About Last Night
Page 6
He gave her a wry smile, and she held on tight to the edge of the table. Maybe calm didn’t quite cover it. Not when he smiled, anyway.
“That’s precisely what you said last night.”
His voice wasn’t at all what she’d expected. It was low and warm and soothing, and it took the edge right off his fancy accent.
“Did I say why I wouldn’t tell you my name?”
The smile widened, and she decided it ought to be classified as a misdemeanor. Grinning with Intent to Discombobulate.
“You told me you were sad and quite tired, but you didn’t require my help, and all you needed to set yourself to rights was a cup of coffee and something to eat.”
“So how did I—”
He raised one finger to prevent her interruption, his eyes twinkling with amusement. She’d never noticed how unusual his eyes were before. They were green over brown, both exotic and warm.
“Then,” he continued, “when I tried to introduce myself properly, you covered my mouth with your hand and insisted we remain strangers, because you could tell I was a very nice man”—he pronounced the word nice as if it were a razor blade he was carefully spitting out—“and I’d be far better off not knowing you.”
Cath was impressed.
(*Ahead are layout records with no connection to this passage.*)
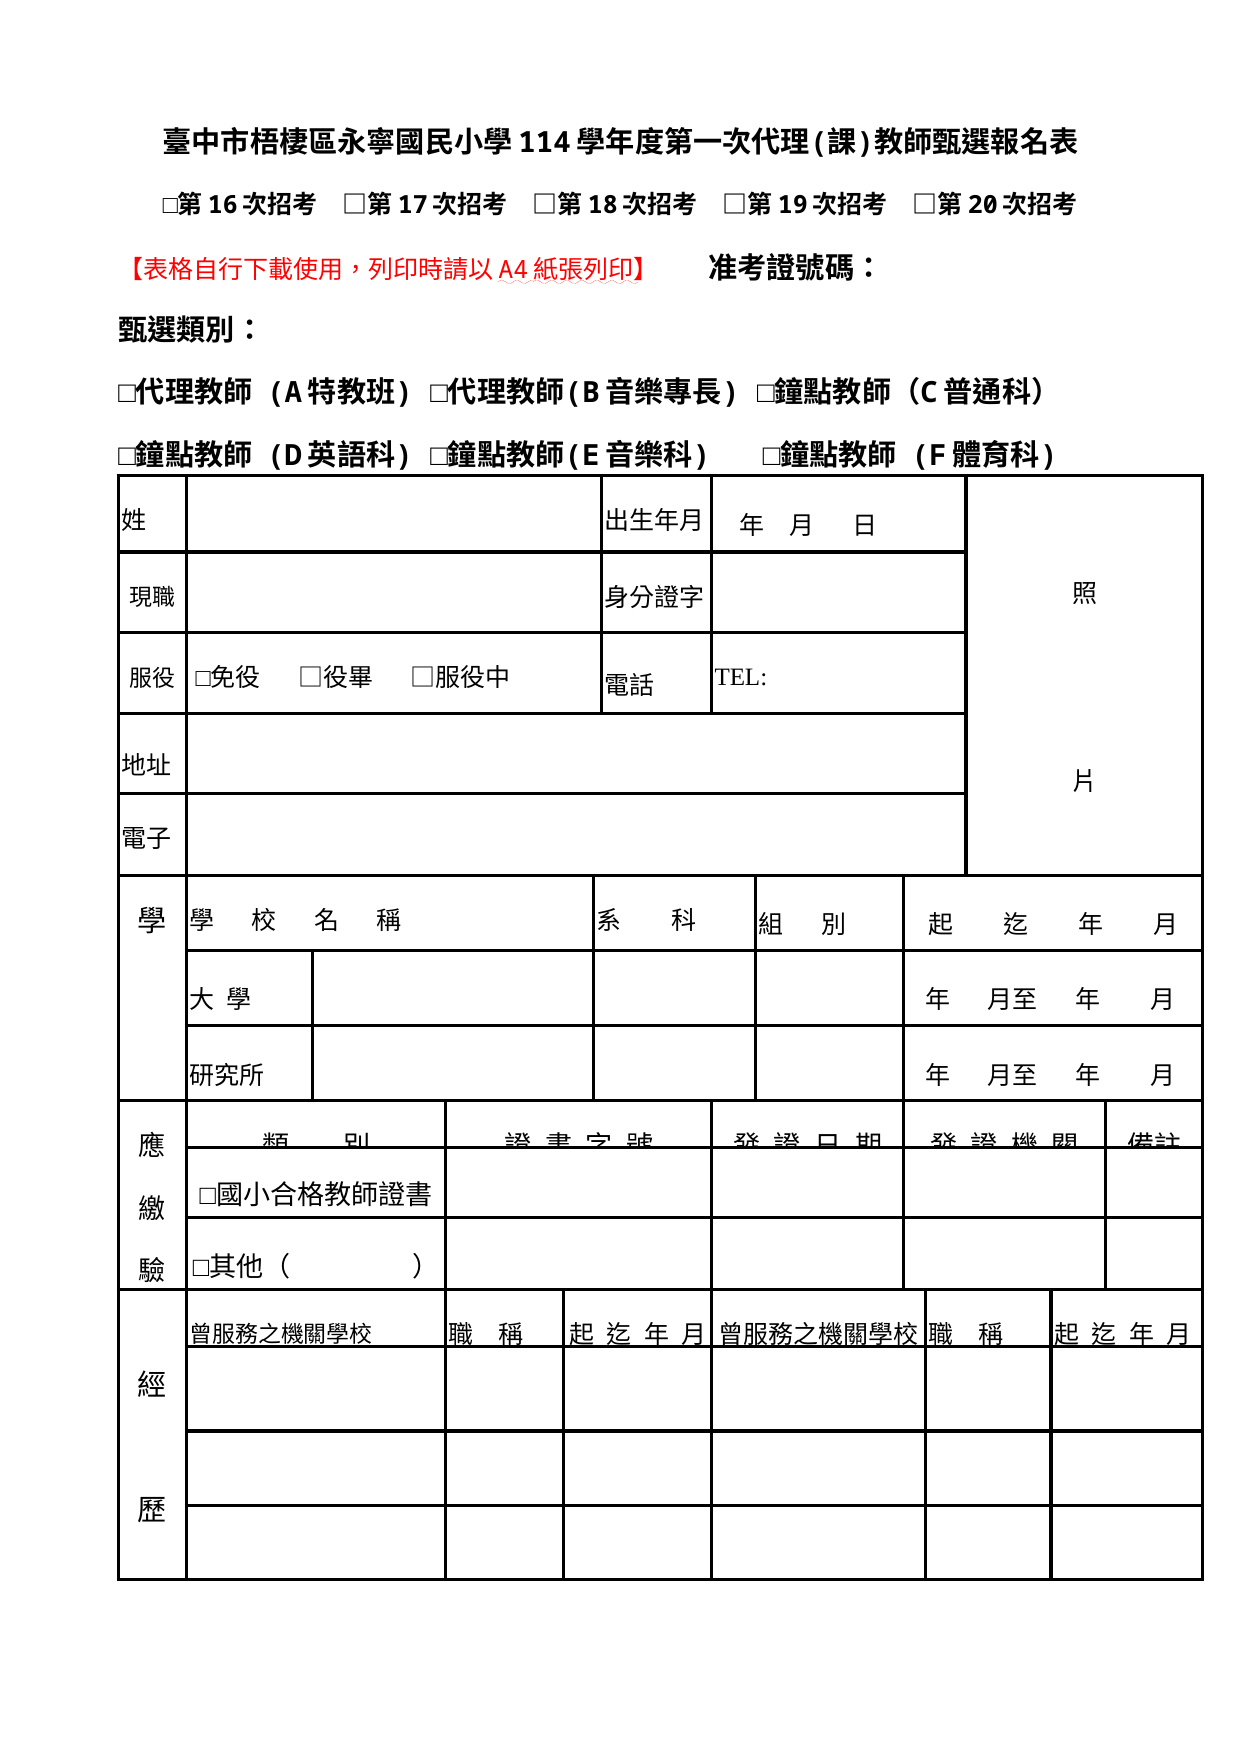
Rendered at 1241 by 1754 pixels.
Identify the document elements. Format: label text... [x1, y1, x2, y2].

table_header 姓 名 [120, 477, 185, 550]
table_cell 發 證 機 關 [905, 1102, 1104, 1146]
table_cell TEL: 手機： [713, 634, 964, 712]
table_cell [713, 1219, 902, 1288]
table_cell [314, 952, 592, 1024]
table_cell 起 迄 年 月 [1053, 1291, 1201, 1345]
text □鐘點教師 (D英語科) □鐘點教師(E音樂科) □鐘點教師 (F體育科) [118, 411, 1122, 474]
table_cell [188, 715, 964, 792]
table_cell [927, 1433, 1049, 1503]
table_cell [905, 1149, 1104, 1216]
text □代理教師 (A特教班) □代理教師(B音樂專長) □鐘點教師（C普通科） [118, 349, 1122, 411]
text 【表格自行下載使用，列印時請以A4紙張列印】 准考證號碼： [118, 224, 1122, 286]
table_cell [1107, 1219, 1201, 1288]
table_cell [447, 1348, 562, 1429]
table_cell [905, 1219, 1104, 1288]
table_cell [188, 1433, 444, 1503]
table_cell 組 別 [757, 877, 902, 948]
table_cell 備註 [1107, 1102, 1201, 1146]
table_header [188, 477, 600, 550]
table_cell 地址 [120, 715, 185, 792]
table_cell 職 稱 [447, 1291, 562, 1345]
table_cell 曾服務之機關學校 [188, 1291, 444, 1345]
table_cell 身分證字號 [603, 554, 710, 631]
table_cell 電話 [603, 634, 710, 712]
table_cell [595, 952, 754, 1024]
table_cell [757, 1027, 902, 1099]
table_cell [188, 1348, 444, 1429]
table_cell 應 繳 驗 證 件 [120, 1102, 185, 1288]
table_cell 學 歷 [120, 877, 185, 1099]
text 甄選類別： [118, 286, 1122, 349]
table_cell [447, 1433, 562, 1503]
text 臺中市梧棲區永寧國民小學114學年度第一次代理(課)教師甄選報名表 [118, 99, 1122, 161]
table_cell 大 學 [188, 952, 311, 1024]
table_cell 系 科 [595, 877, 754, 948]
table_cell 起 迄 年 月 [565, 1291, 710, 1345]
table_header 照 片 [968, 477, 1201, 874]
table_cell 年 月至 年 月 [905, 952, 1201, 1024]
table_cell [713, 1433, 924, 1503]
table_cell [1053, 1348, 1201, 1429]
table_cell [1053, 1507, 1201, 1578]
table_cell [595, 1027, 754, 1099]
table_cell [1053, 1433, 1201, 1503]
table_cell [565, 1433, 710, 1503]
table_cell [314, 1027, 592, 1099]
table_cell 服役 情形 [120, 634, 185, 712]
table_cell [565, 1507, 710, 1578]
table_cell [757, 952, 902, 1024]
table_cell □國小合格教師證書 [188, 1149, 444, 1216]
table_cell [713, 1348, 924, 1429]
table_cell [447, 1149, 710, 1216]
table_cell [713, 1507, 924, 1578]
table_cell 學 校 名 稱 [188, 877, 592, 948]
table_cell 證 書 字 號 [447, 1102, 710, 1146]
table_cell [188, 554, 600, 631]
table_cell [188, 795, 964, 874]
table_cell 電子郵件 [120, 795, 185, 874]
table_cell □免役 □役畢 □服役中 [188, 634, 600, 712]
table_cell □其他（ ） [188, 1219, 444, 1288]
table_cell 研究所 [188, 1027, 311, 1099]
table_cell [927, 1348, 1049, 1429]
table_cell [1107, 1149, 1201, 1216]
table_cell 職 稱 [927, 1291, 1049, 1345]
table_cell 類 別 [188, 1102, 444, 1146]
table_cell 經 歷 [120, 1291, 185, 1578]
table_cell [927, 1507, 1049, 1578]
table_cell 年 月至 年 月 [905, 1027, 1201, 1099]
table_cell [713, 554, 964, 631]
table_cell [565, 1348, 710, 1429]
table_cell [447, 1507, 562, 1578]
table_cell 發 證 日 期 [713, 1102, 902, 1146]
table_cell 曾服務之機關學校 [713, 1291, 924, 1345]
table_cell [188, 1507, 444, 1578]
table_cell 現職機關學校 [120, 554, 185, 631]
text □第16次招考 □第17次招考 □第18次招考 □第19次招考 □第20次招考 [118, 161, 1122, 224]
table_cell [447, 1219, 710, 1288]
table_header 年 月 日 [713, 477, 964, 550]
table_cell [713, 1149, 902, 1216]
table_cell 起 迄 年 月 [905, 877, 1201, 948]
table_header 出生年月日 [603, 477, 710, 550]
Her drunk self had more sense than she’d given her credit for.
“That’s true,” she offered. “I’m not really your type.”
He cocked an eyebrow but let the comment slide.
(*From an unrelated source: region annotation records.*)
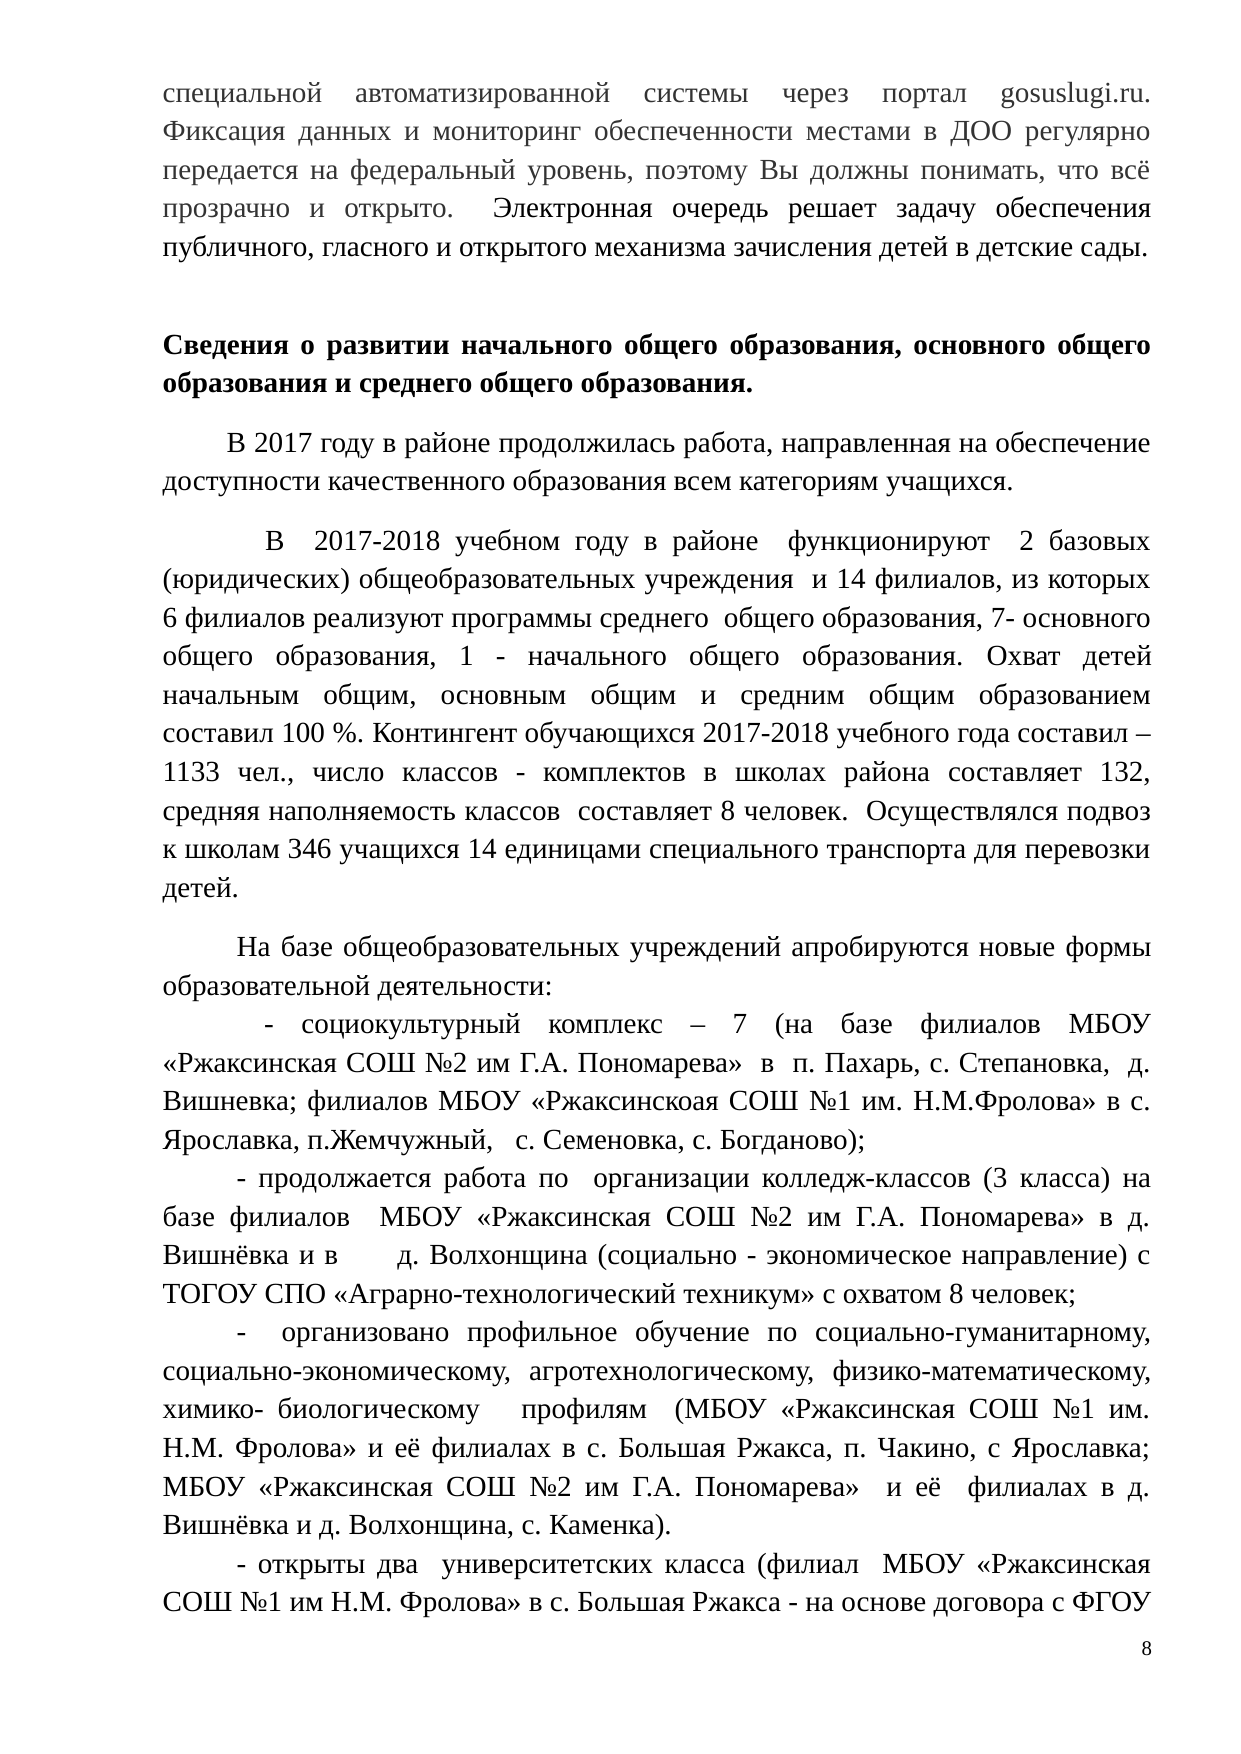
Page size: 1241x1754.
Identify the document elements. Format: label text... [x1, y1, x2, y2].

text - социокультурный комплекс – 7 (на базе филиалов МБОУ «Ржаксинская СОШ №2 им Г.А. Пономарева» в п. Пахарь, с. Степановка, д. Вишневка; филиалов МБОУ «Ржаксинскоая СОШ №1 им. Н.М.Фролова» в с. Ярославка, п.Жемчужный, с. Семеновка, с. Богданово); [162, 1006, 1152, 1155]
text - продолжается работа по организации колледж-классов (3 класса) на базе филиалов МБОУ «Ржаксинская СОШ №2 им Г.А. Пономарева» в д. Вишнёвка и в д. Волхонщина (социально - экономическое направление) с ТОГОУ СПО «Аграрно-технологический техникум» с охватом 8 человек; [162, 1160, 1152, 1309]
text - организовано профильное обучение по социально-гуманитарному, социально-экономическому, агротехнологическому, физико-математическому, химико- биологическому профилям (МБОУ «Ржаксинская СОШ №1 им. Н.М. Фролова» и её филиалах в с. Большая Ржакса, п. Чакино, с Ярославка; МБОУ «Ржаксинская СОШ №2 им Г.А. Пономарева» и её филиалах в д. Вишнёвка и д. Волхонщина, с. Каменка). [162, 1314, 1152, 1541]
text В 2017 году в районе продолжилась работа, направленная на обеспечение доступности качественного образования всем категориям учащихся. [162, 425, 1152, 497]
text На базе общеобразовательных учреждений апробируются новые формы образовательной деятельности: [162, 929, 1152, 1001]
text - открыты два университетских класса (филиал МБОУ «Ржаксинская СОШ №1 им Н.М. Фролова» в с. Большая Ржакса - на основе договора с ФГОУ [162, 1546, 1152, 1618]
text Сведения о развитии начального общего образования, основного общего образования и среднего общего образования. [162, 327, 1152, 399]
text В 2017-2018 учебном году в районе функционируют 2 базовых (юридических) общеобразовательных учреждения и 14 филиалов, из которых 6 филиалов реализуют программы среднего общего образования, 7- основного общего образования, 1 - начального общего образования. Охват детей начальным общим, основным общим и средним общим образованием составил 100 %. Контингент обучающихся 2017-2018 учебного года составил – 1133 чел., число классов - комплектов в школах района составляет 132, средняя наполняемость классов составляет 8 человек. Осуществлялся подвоз к школам 346 учащихся 14 единицами специального транспорта для перевозки детей. [162, 523, 1152, 903]
text специальной автоматизированной системы через портал gosuslugi.ru. Фиксация данных и мониторинг обеспеченности местами в ДОО регулярно передается на федеральный уровень, поэтому Вы должны понимать, что всё прозрачно и открыто. Электронная очередь решает задачу обеспечения публичного, гласного и открытого механизма зачисления детей в детские сады. [162, 75, 1152, 263]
“Since I’m here, I guess that means you took a pass on the opportunity to hop the next train and leave me to my own devices?”
“It was nearly midnight,” he said, defensive. “All the shops were closed, there were no cabs to be found, you wouldn’t tell me where you lived or let me see you home, and you could barely stand up. So yes, bringing you here seemed like the right thing to do.”
A thought distracted her from the question she’d been forming. “What were you doing at Canary Wharf at midnight on a Friday?”
“Trolling for prostitutes.”
He delivered the line in such a dry, remote tone, it took her a second to get that he was joking, but when she did, she couldn’t prevent herself from teasing, “You must have been so disappointed with the selection.” She glanced down at her small, decidedly unvoluptuous body in the oversized shirt.
“I wouldn’t say that, love.”
The dimple appeared again. She lost a few seconds gazing at his mouth, and then she came to and let her eyes slide down his torso to alight on his hand, which still held a paintbrush.
She hadn’t expected the smile. Or the paintbrush.
She definitely hadn’t expected him to flirt with her.
“I’d been to see a film,” he explained.
“I passed out,” she replied, attempting to steer the conversation back toward the safer ground of her humiliation so that she could get the details she needed and scurry home.
“I suppose you did. You were terribly tired. I made a pot of tea, and by the time I’d finished you were asleep at my kitchen table. I tried to rouse you, but you said, ‘Leave me alone,’ and then something that sounded very much like, ‘Don’t murder me.’ ” He reported all this matter-of-factly, as if drunk women passed out on his kitchen table every Friday night.
Which, for all you know, they do.
“Nice of you not to.”
“I seem to have convinced you I’m a nice man.”
Cath nodded her agreement, though he didn’t look all that nice at the moment. The gleam in those green-brown eyes was positively rakish. She hadn’t thought City had a speck of rakishness in him.
“Sorry about the stripping part,” she mumbled, partly because she was sorry but mostly because she wondered what he’d say.
The smile he gave her made her toes curl, it was so wicked. “You do remember,” he said in that low rumble.